Description of problem: When a user goes to deprovision a ServiceInstance and the deprovision fails the service instance should move into an error state rather than removed as if the operation were succesful. How reproducible: Whenever deprovision fails. Steps to Reproduce: 1. Launch openshift origin with service catalog and ansible service broker (in developer mode so you can push an apb that will reliably fail on deprovision) 2. Create an apb that will fail on deprovision and push it to the broker $ docker run --rm --privileged -v $PWD:/mnt -v $HOME/.kube:/.kube -v /var/run/docker.sock:/var/run/docker.sock -u $UID docker.io/ansibleplaybookbundle/apb init $ cd fail-apb # Modify deprovision playbook so that it will always fail $ cat playbooks/deprovision.yml - name: fail-apb playbook to deprovision the application hosts: localhost gather_facts: false connection: local tasks: - command: /bin/false $ docker run --rm --privileged -v $PWD:/mnt -v $HOME/.kube:/.kube -v /var/run/docker.sock:/var/run/docker.sock -u $UID docker.io/ansibleplaybookbundle/apb push 3. Provision the apb 4. Deprovision the apb Actual results: $ oc get serviceinstances --all-namespaces No resources found. Expected results: For the serviceinstance to still exist but have an error status. Additional info: Relevant portion of logs can be found here https://gist.github.com/djzager/d8cd444a0f5a9fa057417277de148f7d
This is definitely a bug - I created https://github.com/kubernetes-incubator/service-catalog/issues/1437 for this.
Fix will be delivered into origin in https://github.com/openshift/origin/pull/17075.
Users can't deprovision a serviceinstance on web UI? Just found "delete" button, and asb log won't show "DEPROVISION" process when I click it. Thanks for your info. I'm going to follow steps you provided.
I can answer question #2 on @mstaeble's behalf as best I can. While nothing can be guaranteed about a ServiceInstance that ends up in the Unknown or Error state, what you are seeing with Pods and RCs remaining is related to https://bugzilla.redhat.com/show_bug.cgi?id=1508969.
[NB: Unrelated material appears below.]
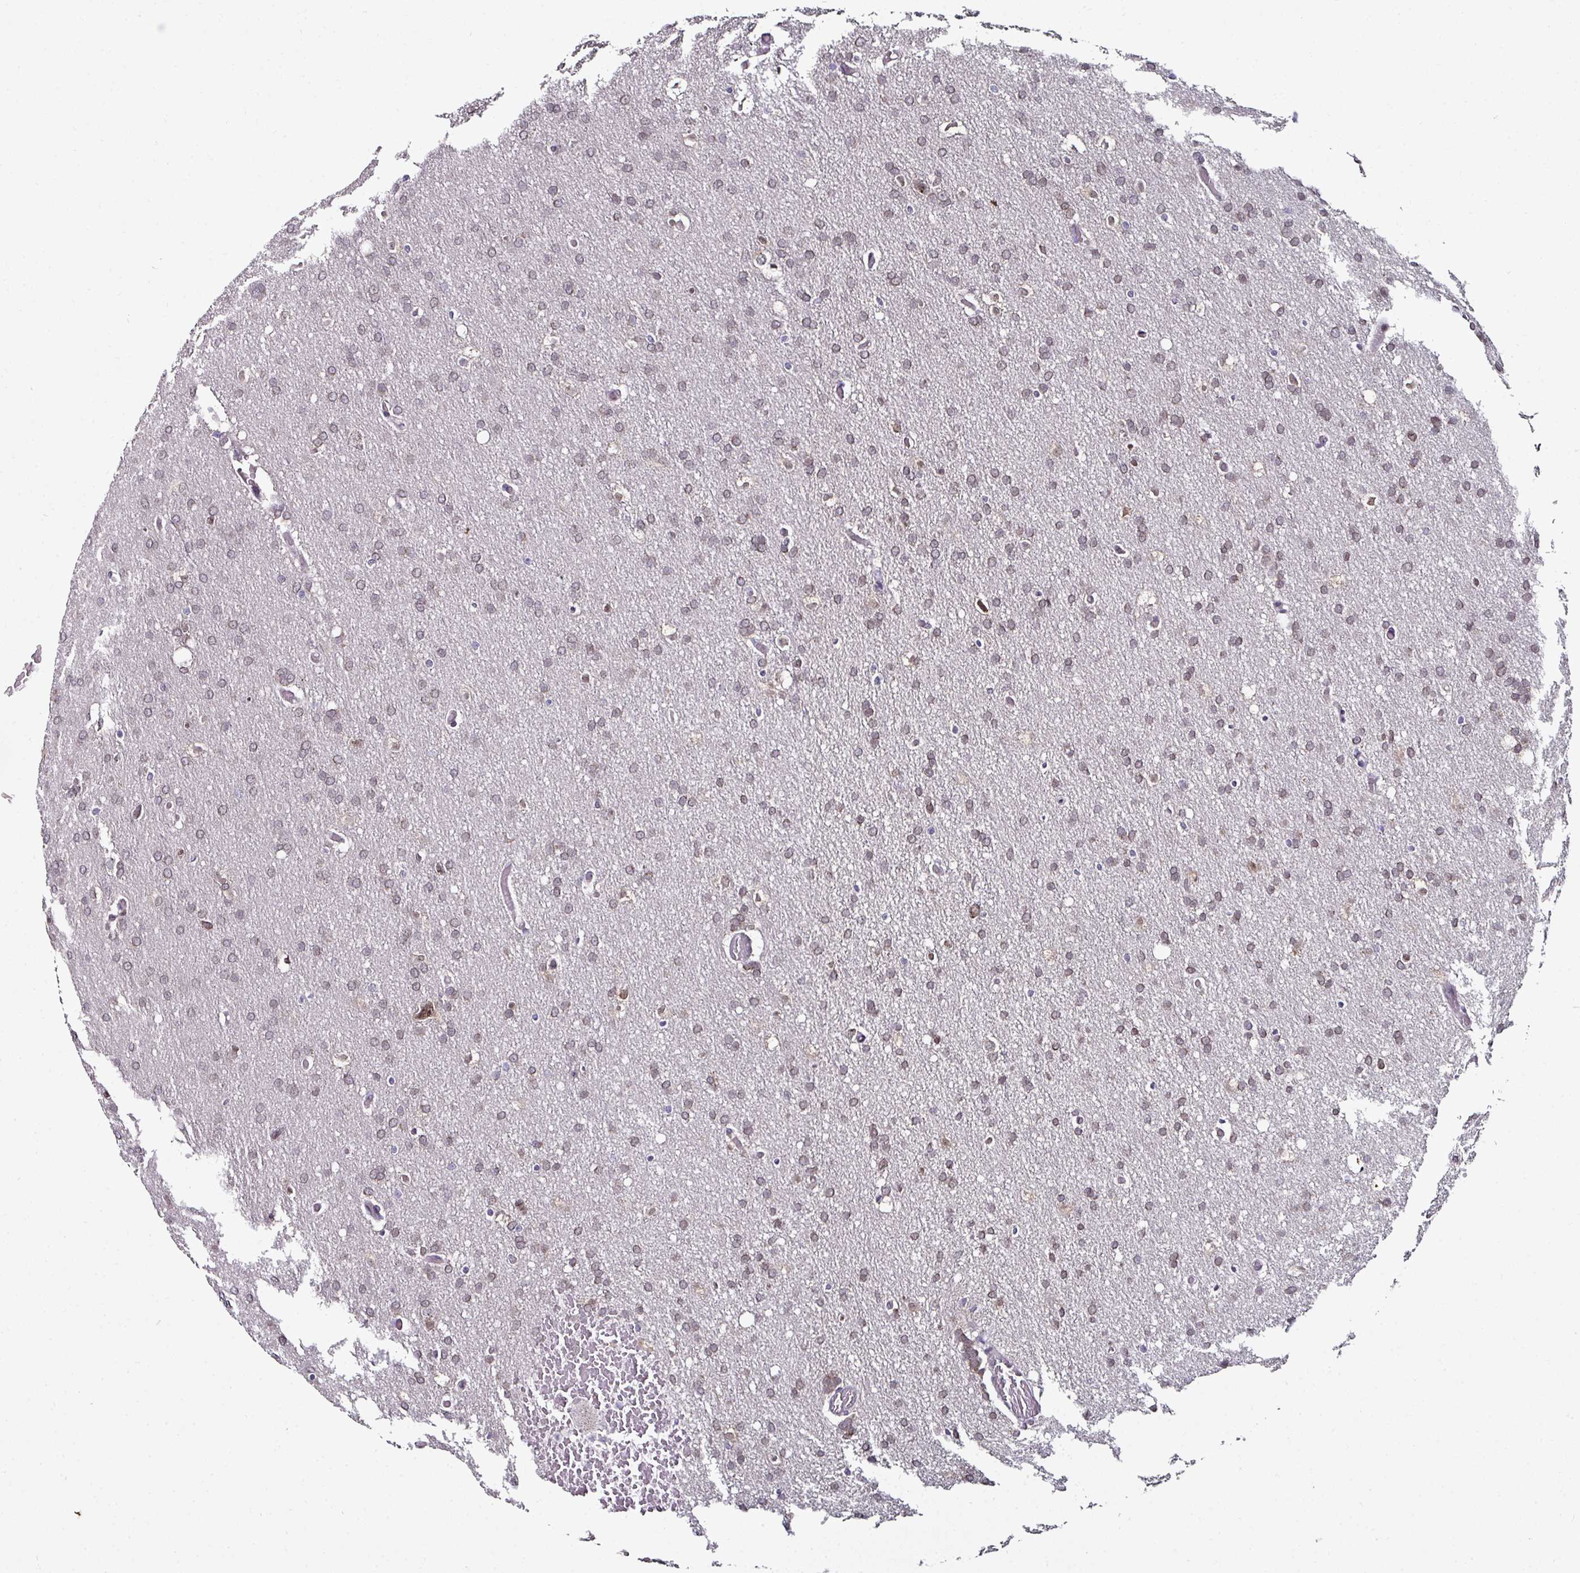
{"staining": {"intensity": "weak", "quantity": "25%-75%", "location": "nuclear"}, "tissue": "glioma", "cell_type": "Tumor cells", "image_type": "cancer", "snomed": [{"axis": "morphology", "description": "Glioma, malignant, High grade"}, {"axis": "topography", "description": "Cerebral cortex"}], "caption": "Glioma was stained to show a protein in brown. There is low levels of weak nuclear staining in approximately 25%-75% of tumor cells.", "gene": "APOLD1", "patient": {"sex": "female", "age": 36}}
Presumably, with the fake command in the deprovision playbook, the broker is responding to the deprovision request with a 500 Internal Server Error status. The service catalog does not know at that point what the state of the instance is in the broker, hence the Ready/Unknown condition. The service catalog will continue to make deprovision requests for the ServiceInstance to the broker until either (1) a response is received that tells the service catalog definitively what the state of the instance is in the broker or (2) the reconciliation retry duration elapses.
@David @Matthew Thanks your clarify! The question #2 of this bug will depend on the https://bugzilla.redhat.com/show_bug.cgi?id=1508969
This looks to me to be working as expected. When you delete the ServiceInstance, the service catalog attempts to deprovision the resource on the broker. The deprovision request is failing. The service catalog will retry the deprovision request until the reconciliation retry duration elapses. The service catalog will not remove the finalizer for the ServiceInstance unless the deprovision request completes successfully. This is done so that the user has an opportunity to see that the ServiceInstance was not deprovisioned and coordinate with the broker directly to delete whatever resources need to be deleted. In Step 3, you say > the serviceinstance was kept as expected, but I could not force-delete it What commands were made to force-delete the ServiceInstance? And what was the output from the attempted force-delete?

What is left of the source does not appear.